FALMOUTH — High school graduation can be a time of great joy for students, marking the end of one journey and the beginning of another.
But for senior Cole Walsh, it also marks the end of a debilitating period.
During his sophomore year, Walsh began to lose motivation to do school work, see friends or do anything. He lost weight, and had no appetite. His grades started to slip.
“I knew something was wrong, but I wasn’t very open about it,” Walsh said. He thought it was a phase which would pass. But it didn’t pass and things got worse, Walsh said, which set off a spiral into a “very dark time.”
He would hide his feelings from his friends, and when they asked about the signs he was showing, he would find an excuse to satisfy them. He tried to deal with his emotions alone, as his self worth plummeted.
Everything culminated one night in January 2013. He came home after a trying day, and physically broke down on his living room floor.
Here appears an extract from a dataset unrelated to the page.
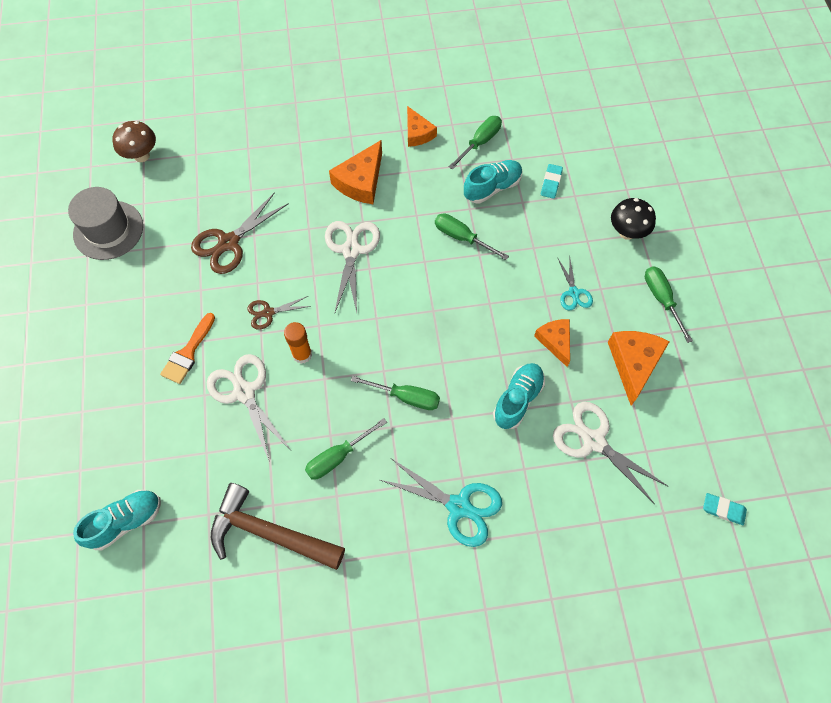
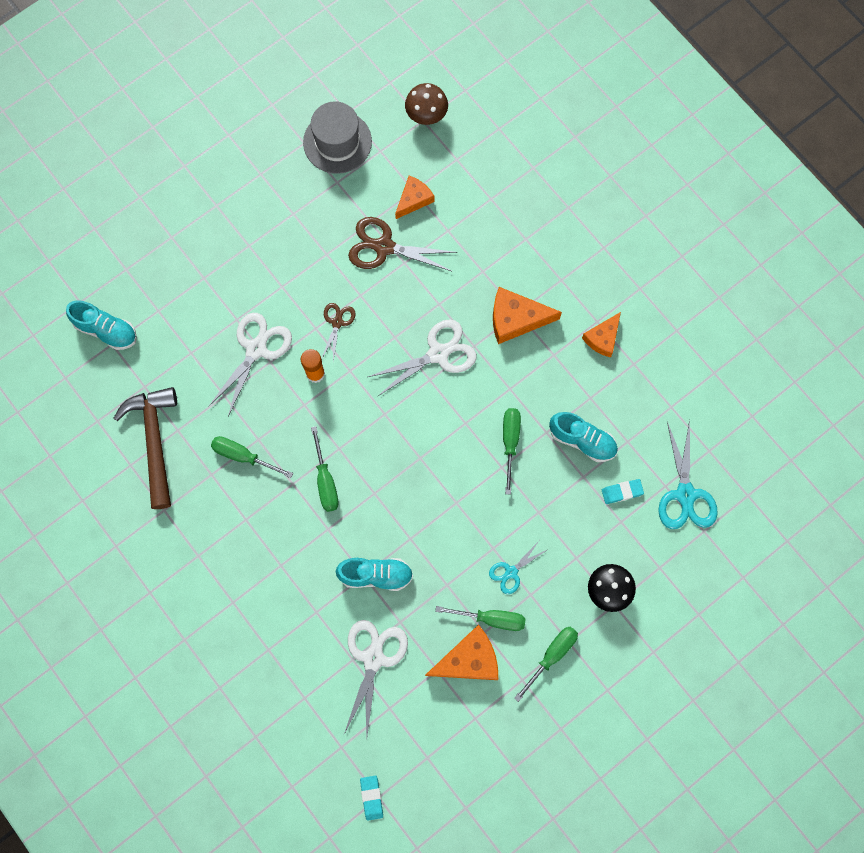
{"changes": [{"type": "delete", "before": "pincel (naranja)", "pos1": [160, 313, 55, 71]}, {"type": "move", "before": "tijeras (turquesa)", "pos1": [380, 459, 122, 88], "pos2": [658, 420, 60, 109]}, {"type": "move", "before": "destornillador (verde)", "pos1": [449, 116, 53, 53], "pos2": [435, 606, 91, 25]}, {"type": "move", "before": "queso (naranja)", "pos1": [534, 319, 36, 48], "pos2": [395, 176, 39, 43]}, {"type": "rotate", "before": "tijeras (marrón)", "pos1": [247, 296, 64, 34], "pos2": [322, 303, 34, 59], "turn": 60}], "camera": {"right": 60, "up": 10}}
“I remember not being able to get up and recognizing the fact that something’s wrong, something has to give, I need help,” he said. “And that’s the moment I knew that things weren’t right.”
Walsh, 18, was eventually diagnosed with depression, and began seeing a therapist and taking medication. He said he can’t point to a single event or trigger that caused his depression.
“It wasn’t an event that happened that caused it, it was more like a predisposition almost,” he said.
Walsh’s experience with depression is far from over. He said it’s something he has to deal with everyday, but it’s something he says he is better equipped to deal with today. It also inspired him to do his senior project on depression, and to tell other kids “it’s OK to not be OK.”
His presentation outlined steps for other students feeling the same way he did to seek help, including opening up to teachers and peers, and finding a safe place. Walsh said his safe place was the school theater, where he dedicated a lot of time. When he was there, he said, he could focus on putting on the show.
“It’s not that I wasn’t feeling what I was feeling, but I could deal with it because I had such a safe environment and it took finding that safe environment outside of the theater to really heal,” he said.
Walsh said his lowest low during his period of undiagnosed depression was when he did poorly on a geometry test that he knew he should have done better on. It set off a period of feeling incompetent, and ultimately concluded with his physical breakdown.
But since his diagnosis, Walsh said his greatest achievement has been getting into college, something he wasn’t sure he would be able to do because his grades had slipped.
He’ll attend Colby College in the fall, where he plans to study psychology.
“What this experience has really done for me is illustrate for me how I want to help people who are going through what I went through,” Walsh said.
Cole Walsh, 18, is a senior at Falmouth High School. He was diagnosed with depression in 2013 after trying to deal with it on his own for six months. He will attend Colby College in the fall, where he plans to study psychology.
Falmouth High School commencement is at Merrill Auditorium, 20 Myrtle St. in Portland, at 11 a.m. on Sunday, June 7. There are 176 students in the Class of 2015.